DOKUMENTAUSZUG -
* * *

Rz. 27
In den meisten Fällen hat der Versicherungsnehmer im Versicherungsvertrag bestimmt, welche dritte Person die Begünstigte, also zum Empfang der Versicherungsleistung berechtigt ist. Der Begünstigte erwirbt einen unmittelbaren Leistungsanspruch gegen den Versicherer. Die Versicherungssumme fällt nicht in den Nachlass und bleibt somit dem Zugriff der Erben oder eines Nachlassgläubigers entzogen.
In vielen Versicherungsverträgen sind Versicherungsnehmer und versicherte Person ("Gefahrsperson") nicht identisch.
Gerade bei der Finanzierung von Immobilien kommt es häufig vor, dass ein Versicherungsnehmer eines seiner Kinder als Risikoperson in den Vertrag aufnimmt, da der Tod einer jüngeren Person unwahrscheinlicher ist, so dass auch die Versicherungsprämien entsprechend niedriger sind. In derartigen Fällen hat der Tod des Versicherungsnehmers keinen Einfluss auf den Fortbestand des Versicherungsvertrages.
a) Unwiderrufliche Bezugsberechtigung
Rz. 28
Wenn im Versicherungsvertrag bestimmt ist, dass der Dritte unwiderruflich bezugsberechtigt ist, können weder der Versicherungsnehmer noch die Erben diese Bezugsberechtigung ohne Zustimmung des unwiderruflich Berechtigten ändern. Die Auszahlung der Versicherungssumme an den unwiderruflich Bezugsberechtigten kann daher nicht verhindert werden, sie fällt auch nicht in den Nachlass und ist auch bei der Wertbemessung des Nachlasses nicht zu berücksichtigen.
b) Widerrufliche Bezugsberechtigung
Rz. 29
Ganz anders liegt der Fall bei einer widerruflichen Bezugsberechtigung. Ebenso wie ein Testamentserbe hat der Berechtigte nur eine unsichere Position, die jederzeit vom Versicherungsnehmer und möglicherweise auch später von seinen Erben noch geändert werden kann.
Die Einräumung eines widerruflichen Bezugsrechtes ist eine Schenkung auf den Todesfall.
Rz. 30
Dieses Schenkungsversprechen gemäß § 518 Abs. 1 BGB wird in Ermangelung einer notariellen Beurkundung erst durch den Vollzug der Schenkung wirksam (§ 518 Abs. 2 BGB). Es kann daher zu einem "Wettlauf" zwischen den Bezugsberechtigten und der Erbengemeinschaft kommen: Ebenso wie der Erblasser kann die Erbengemeinschaft die Bezugsberechtigung des widerruflich Begünstigten widerrufen, bevor der Versicherer seine Leistung erbracht hat.
Hinweis
Befindet sich im Nachlass eine Lebensversicherung mit einer widerruflichen Bezugsberechtigung, sollten die Erben in jedem Fall diese Bezugsberechtigung widerrufen.

* * *

DATENAUSZUG -
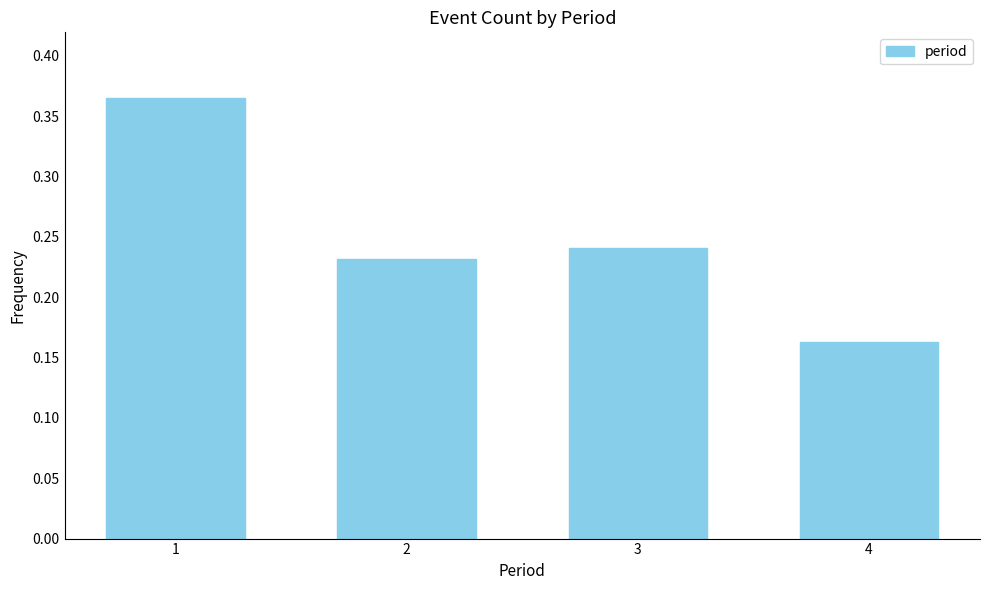

List the labels in order of value, smallest first.

4, 2, 3, 1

* * *

AUFGABENSTELLUNG -
**a)** Stimmen die folgenden Aussagen mit dem Dokumentauszug überein? Antworte jeweils mit Ja oder Nein und zitiere die entscheidenden Worte wörtlich.
(i) Die Versicherungssumme fällt in den Nachlass.
(ii) Eine unwiderrufliche Bezugsberechtigung lässt sich ohne Zustimmung des Berechtigten nicht ändern.
(iii) Die Einräumung eines widerruflichen Bezugsrechtes ist eine Schenkung auf den Todesfall.
**b)** Beantworte anhand des Dokumentauszugs:
(i) Welcher Begriff steht in Klammern für die versicherte Person?
(ii) Nach welcher Vorschrift wird das Schenkungsversprechen ohne notarielle Beurkundung erst durch den Vollzug der Schenkung wirksam?
(iii) Was sollten die Erben laut Hinweis tun, wenn sich im Nachlass eine Lebensversicherung mit einer widerruflichen Bezugsberechtigung befindet?
**c)** Gib einen Abschnitt des Dokumentauszugs wortgetreu aus: Setze bei den Worten „Gerade bei der“ ein und höre nach „nicht zu berücksichtigen.“ auf.

LÖSUNGEN -
**a)**
(i) Nein: „Die Versicherungssumme fällt nicht in den Nachlass“
(ii) Ja: „können weder der Versicherungsnehmer noch die Erben diese Bezugsberechtigung ohne Zustimmung des unwiderruflich Berechtigten ändern“
(iii) Ja: „Die Einräumung eines widerruflichen Bezugsrechtes ist eine Schenkung auf den Todesfall.“

**b)**
(i) „Gefahrsperson“
(ii) § 518 Abs. 2 BGB
(iii) Sie sollten diese Bezugsberechtigung widerrufen.

**c)**
Gerade bei der Finanzierung von Immobilien kommt es häufig vor, dass ein Versicherungsnehmer eines seiner Kinder als Risikoperson in den Vertrag aufnimmt, da der Tod einer jüngeren Person unwahrscheinlicher ist, so dass auch die Versicherungsprämien entsprechend niedriger sind. In derartigen Fällen hat der Tod des Versicherungsnehmers keinen Einfluss auf den Fortbestand des Versicherungsvertrages.
a) Unwiderrufliche Bezugsberechtigung
Rz. 28
Wenn im Versicherungsvertrag bestimmt ist, dass der Dritte unwiderruflich bezugsberechtigt ist, können weder der Versicherungsnehmer noch die Erben diese Bezugsberechtigung ohne Zustimmung des unwiderruflich Berechtigten ändern. Die Auszahlung der Versicherungssumme an den unwiderruflich Bezugsberechtigten kann daher nicht verhindert werden, sie fällt auch nicht in den Nachlass und ist auch bei der Wertbemessung des Nachlasses nicht zu berücksichtigen.